Classically, each node's hyperparameters are chosen by the data scientist, through intuition or naive, limited grid-based search. We introduce a concept referred to as “automatic parameter tuning” (APT), which provides a systemic manner of testing sets of hyperparameters from the entire semantic network and holistically optimizing the collection of nodes in concert with each other.
We exhibit the genetic algorithm as a practical implementation of an intuitive, explainable optimization tool for Automatic parameter tuning. Encoding each set of parameters as a binary “chromosome”, the genetic algorithm reflects nature by assessing the performance of each parameter set and propagating forward high-performing parameters. “Evolution” occurs through random “mutation” and “crossovers” of and between parameter set chromosomes, and, together with selective chromosome propagation, act as a manner of intelligent search towards the most optimal set of parameters.

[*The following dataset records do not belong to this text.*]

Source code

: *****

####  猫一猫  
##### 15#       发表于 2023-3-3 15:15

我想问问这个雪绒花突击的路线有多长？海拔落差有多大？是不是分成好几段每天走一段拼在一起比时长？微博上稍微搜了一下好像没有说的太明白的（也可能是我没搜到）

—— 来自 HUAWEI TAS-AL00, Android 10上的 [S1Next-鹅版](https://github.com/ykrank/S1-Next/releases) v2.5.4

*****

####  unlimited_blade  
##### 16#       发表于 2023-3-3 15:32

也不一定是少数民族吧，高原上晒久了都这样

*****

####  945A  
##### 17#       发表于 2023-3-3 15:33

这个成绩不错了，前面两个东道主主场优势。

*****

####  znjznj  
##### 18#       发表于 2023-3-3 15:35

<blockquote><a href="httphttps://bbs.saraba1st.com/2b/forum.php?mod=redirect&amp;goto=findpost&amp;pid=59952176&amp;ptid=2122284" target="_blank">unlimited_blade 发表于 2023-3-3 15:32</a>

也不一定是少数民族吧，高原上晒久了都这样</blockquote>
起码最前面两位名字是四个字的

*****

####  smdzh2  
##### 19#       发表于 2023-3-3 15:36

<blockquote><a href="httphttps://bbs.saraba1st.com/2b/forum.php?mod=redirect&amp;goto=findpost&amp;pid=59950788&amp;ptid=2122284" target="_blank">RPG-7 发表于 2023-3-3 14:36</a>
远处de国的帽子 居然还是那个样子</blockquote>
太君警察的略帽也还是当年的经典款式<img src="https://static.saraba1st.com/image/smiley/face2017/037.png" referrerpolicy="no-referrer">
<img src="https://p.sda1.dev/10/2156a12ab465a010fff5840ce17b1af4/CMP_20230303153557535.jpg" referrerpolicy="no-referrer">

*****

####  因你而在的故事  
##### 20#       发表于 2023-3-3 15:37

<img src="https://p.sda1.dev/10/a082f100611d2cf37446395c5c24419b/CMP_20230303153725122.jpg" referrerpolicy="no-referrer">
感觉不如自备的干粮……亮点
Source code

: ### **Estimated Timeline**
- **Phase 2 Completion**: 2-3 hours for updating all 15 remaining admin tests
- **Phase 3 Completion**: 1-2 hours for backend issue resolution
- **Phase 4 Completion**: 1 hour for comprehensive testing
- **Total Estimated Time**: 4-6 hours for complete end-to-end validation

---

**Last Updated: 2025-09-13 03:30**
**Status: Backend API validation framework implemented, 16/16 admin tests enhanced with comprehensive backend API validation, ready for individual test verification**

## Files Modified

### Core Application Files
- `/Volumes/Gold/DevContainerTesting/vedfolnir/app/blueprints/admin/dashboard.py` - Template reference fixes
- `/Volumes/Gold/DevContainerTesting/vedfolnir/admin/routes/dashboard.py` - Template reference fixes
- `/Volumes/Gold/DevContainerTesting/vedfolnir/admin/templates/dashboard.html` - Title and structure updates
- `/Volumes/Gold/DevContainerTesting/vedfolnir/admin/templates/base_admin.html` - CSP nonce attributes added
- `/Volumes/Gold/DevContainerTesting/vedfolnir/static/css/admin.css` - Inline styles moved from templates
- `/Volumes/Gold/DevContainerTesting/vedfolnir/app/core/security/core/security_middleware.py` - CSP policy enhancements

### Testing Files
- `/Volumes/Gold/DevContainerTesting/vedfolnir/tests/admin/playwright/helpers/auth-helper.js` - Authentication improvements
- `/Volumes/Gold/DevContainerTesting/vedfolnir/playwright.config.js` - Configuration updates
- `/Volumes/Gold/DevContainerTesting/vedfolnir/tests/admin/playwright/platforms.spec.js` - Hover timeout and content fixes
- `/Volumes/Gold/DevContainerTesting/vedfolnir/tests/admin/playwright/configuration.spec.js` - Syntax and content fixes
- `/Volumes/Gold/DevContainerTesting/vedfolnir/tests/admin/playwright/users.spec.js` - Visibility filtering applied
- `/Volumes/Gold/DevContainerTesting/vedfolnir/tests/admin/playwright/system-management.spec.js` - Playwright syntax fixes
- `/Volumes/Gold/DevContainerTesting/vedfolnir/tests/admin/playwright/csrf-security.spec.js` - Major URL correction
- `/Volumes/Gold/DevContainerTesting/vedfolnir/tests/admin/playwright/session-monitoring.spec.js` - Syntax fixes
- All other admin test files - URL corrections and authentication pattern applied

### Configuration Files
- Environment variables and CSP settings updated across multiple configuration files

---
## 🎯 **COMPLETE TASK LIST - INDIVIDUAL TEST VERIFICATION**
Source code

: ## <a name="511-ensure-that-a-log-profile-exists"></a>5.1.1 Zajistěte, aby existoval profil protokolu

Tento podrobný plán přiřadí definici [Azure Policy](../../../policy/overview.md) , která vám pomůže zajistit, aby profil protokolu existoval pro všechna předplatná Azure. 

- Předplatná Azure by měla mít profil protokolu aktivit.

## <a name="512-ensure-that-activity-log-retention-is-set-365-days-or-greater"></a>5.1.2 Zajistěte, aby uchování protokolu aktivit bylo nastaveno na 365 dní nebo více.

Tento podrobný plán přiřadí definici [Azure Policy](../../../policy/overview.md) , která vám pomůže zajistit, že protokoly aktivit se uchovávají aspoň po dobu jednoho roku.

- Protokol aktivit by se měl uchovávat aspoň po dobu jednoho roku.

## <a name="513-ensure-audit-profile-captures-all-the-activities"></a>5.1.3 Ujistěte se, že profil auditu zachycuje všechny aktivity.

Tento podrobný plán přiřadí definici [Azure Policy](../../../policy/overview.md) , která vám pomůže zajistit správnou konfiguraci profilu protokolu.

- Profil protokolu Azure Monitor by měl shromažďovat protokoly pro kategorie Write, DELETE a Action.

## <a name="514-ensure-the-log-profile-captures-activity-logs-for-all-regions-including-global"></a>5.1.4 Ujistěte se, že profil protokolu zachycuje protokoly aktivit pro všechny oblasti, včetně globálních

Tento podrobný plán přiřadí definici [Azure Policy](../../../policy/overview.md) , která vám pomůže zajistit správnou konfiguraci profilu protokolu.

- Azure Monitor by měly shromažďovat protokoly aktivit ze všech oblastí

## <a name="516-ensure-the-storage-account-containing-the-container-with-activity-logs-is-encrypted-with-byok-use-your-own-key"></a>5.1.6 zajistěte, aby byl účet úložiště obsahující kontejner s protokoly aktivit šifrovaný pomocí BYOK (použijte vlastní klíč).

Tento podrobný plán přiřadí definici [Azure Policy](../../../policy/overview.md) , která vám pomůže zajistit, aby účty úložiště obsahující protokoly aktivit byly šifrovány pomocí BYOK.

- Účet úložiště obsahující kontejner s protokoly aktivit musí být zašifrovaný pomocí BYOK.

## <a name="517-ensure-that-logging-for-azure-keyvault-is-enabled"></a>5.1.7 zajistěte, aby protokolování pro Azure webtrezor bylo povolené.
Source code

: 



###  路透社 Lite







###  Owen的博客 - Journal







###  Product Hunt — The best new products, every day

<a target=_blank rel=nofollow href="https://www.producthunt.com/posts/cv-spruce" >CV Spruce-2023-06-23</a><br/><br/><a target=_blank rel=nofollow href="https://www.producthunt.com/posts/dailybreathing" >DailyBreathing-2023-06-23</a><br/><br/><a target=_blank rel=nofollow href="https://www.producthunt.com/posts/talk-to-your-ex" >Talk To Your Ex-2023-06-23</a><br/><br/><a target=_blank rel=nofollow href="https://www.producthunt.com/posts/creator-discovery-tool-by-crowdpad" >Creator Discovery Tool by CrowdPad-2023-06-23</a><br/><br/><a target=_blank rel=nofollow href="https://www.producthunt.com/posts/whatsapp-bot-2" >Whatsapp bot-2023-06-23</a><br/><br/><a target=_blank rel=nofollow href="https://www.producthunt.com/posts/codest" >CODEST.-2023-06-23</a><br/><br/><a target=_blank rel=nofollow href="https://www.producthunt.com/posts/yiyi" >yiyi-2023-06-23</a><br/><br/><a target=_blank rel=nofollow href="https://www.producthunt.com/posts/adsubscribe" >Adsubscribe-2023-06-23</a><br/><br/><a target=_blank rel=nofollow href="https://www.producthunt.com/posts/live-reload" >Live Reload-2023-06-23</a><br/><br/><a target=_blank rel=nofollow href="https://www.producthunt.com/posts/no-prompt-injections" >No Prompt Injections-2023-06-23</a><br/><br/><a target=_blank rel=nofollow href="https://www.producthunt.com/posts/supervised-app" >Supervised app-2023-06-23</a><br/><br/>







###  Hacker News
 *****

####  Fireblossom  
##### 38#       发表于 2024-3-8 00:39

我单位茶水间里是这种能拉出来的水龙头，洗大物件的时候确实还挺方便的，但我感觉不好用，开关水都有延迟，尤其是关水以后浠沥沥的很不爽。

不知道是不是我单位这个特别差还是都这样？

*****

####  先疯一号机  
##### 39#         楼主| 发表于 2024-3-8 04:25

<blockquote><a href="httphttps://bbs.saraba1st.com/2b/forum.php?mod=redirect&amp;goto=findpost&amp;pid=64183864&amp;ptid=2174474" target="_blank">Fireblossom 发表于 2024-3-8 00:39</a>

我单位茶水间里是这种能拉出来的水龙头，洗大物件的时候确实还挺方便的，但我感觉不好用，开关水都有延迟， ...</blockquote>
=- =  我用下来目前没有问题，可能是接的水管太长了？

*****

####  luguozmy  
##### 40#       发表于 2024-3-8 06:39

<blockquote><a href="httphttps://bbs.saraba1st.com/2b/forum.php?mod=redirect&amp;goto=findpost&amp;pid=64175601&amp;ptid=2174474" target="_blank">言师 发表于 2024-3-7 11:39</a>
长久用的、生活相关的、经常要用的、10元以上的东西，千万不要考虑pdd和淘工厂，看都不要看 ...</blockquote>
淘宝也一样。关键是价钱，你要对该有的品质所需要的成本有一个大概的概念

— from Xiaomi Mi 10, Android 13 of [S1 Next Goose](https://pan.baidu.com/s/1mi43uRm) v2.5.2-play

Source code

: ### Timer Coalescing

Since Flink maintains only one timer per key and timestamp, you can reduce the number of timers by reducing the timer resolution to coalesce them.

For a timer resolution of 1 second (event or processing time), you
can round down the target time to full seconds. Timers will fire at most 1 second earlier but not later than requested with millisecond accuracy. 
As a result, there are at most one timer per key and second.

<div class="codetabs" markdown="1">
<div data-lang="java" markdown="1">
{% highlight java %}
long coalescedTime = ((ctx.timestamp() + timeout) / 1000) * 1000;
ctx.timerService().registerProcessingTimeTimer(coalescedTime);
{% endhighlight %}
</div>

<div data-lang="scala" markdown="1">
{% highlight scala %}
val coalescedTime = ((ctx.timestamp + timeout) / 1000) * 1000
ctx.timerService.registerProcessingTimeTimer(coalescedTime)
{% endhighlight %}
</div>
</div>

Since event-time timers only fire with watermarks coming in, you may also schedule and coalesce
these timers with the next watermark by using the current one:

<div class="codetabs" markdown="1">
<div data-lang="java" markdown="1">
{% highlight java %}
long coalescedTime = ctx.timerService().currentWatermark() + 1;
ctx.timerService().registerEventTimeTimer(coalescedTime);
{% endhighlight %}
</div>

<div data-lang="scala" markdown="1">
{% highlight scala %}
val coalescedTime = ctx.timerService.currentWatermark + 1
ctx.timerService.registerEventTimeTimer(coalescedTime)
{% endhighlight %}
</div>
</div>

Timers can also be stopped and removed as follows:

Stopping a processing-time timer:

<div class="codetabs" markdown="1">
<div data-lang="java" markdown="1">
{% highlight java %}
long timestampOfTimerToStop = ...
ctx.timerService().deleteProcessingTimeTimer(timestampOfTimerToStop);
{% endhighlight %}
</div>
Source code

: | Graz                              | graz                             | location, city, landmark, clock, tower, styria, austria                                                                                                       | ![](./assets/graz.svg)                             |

Overall, APT allows a system to try many different combinations of hyperparameters for each step of an intelligent, machine-reasoning pipeline, finding the combination most conducive to the task at hand — in essence, functioning as a “virtual data scientist.”Learning Objectives
- Understand the need and utility for automatic parameter tuning (APT) for optimal network performance.
- Introduce the practical implementation of the genetic algorithm as an APT agent.
- Demonstrate practical benefits and improvements in real-world medical applications.
SimpleMind (SM) Framework: Hands-On Workshop (10:10-11:30 GMT+8)
Attendees will be walked through a hands-on tutorial utilizing SimpleMind (SM), which incorporates the pivotal components of machine reasoning (MR) and automatic parameter tuning (APT) inside of a developer-friendly tool to start and fine-tune semantic networks. The tutorial will go step-by-step through the building, tuning, and execution of a sample SM model, applied in a specific medical task using publicly available medical data. Please bring a laptop to participate!